La société Bretic 35 demande l'octroi d'une indemnité de 1 500 euros au motif qu'elle ne pourra pas utiliser sa chaussée pendant une semaine durant les travaux de reprise.

La société ERTP Keravis ne critiquant pas le montant de l'indemnité allouée pour la gêne que subira la société Bretic 35 durant les travaux, l'appelante sera condamnée à lui verser cette somme.

IV. Sur la compensation

Le jugement sera confirmé en ce qu'il a prononcé la compensation des créances réciproques sauf à dire qu'elle sera limitée à hauteur de la moins élevée.

V. Sur les autres demandes

Le jugement est confirmé en ce qu'il a condamné la société ERTP Keravis aux dépens de première instance, en ce compris les frais de l'expertise judiciaire.

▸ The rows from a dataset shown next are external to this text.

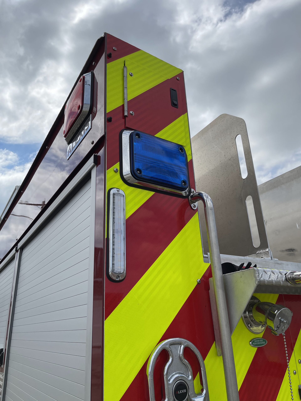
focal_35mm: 26
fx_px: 301
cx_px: 150
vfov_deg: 67.3
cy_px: 200
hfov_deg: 53.1
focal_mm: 5.1
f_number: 1.6
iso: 32
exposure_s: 1/6993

La société ERTP Keravis, qui succombe pour l'essentiel, sera condamnée à payer la somme de 6 000 euros à la société Bretic 35 en application de l'article 700 du code de procédure civile au titre de la première instance et de l'appel par voie d'infirmation ainsi qu'aux dépens d'appel.

PAR CES MOTIFS

La cour,

Confirme le jugement entrepris en ce qu'il a :

- prononcé la résolution judiciaire du contrat d'entreprise conclu entre la société ERTP Keravis et la société Bretic 35,

- ordonné la compensation entre les créances réciproques,

- condamné la société ERTP Keravis à supporter les entiers dépens de première instance en ce compris les frais de l'expertise judiciaire,

L'infirme sur le surplus des dispositions soumises à la cour

Statuant à nouveau et y ajoutant

Déboute la société Bretic 35 de sa demande d'homologation de l'expertise judiciaire,

Qualifie la résolution judiciaire de résiliation judiciaire,

Fixe la date du prononcé de la résiliation judiciaire le 23 janvier 2019,

Condamne la société ERTP Keravis à verser à la société Bretic 35 la somme de 59 000 euros HT au titre des travaux de reprise,

Condamne la société ERTP Keravis à verser à la société Bretic 35 la somme de 1 500 euros au titre du préjudice de jouissance,

Condamne la société Bretic 35 à payer la somme de 25 355,74 euros TTC à la société ERTP Keravis au titre des travaux réalisés,

Déboute les parties du surplus de leurs demandes,

Condamne la société ERTP Keravis à payer à la société Bretic 35 la somme de 6 000 euros en application de l'article 700 du code de procédure civile,

Condamne la société ERTP Keravis aux dépens d'appel.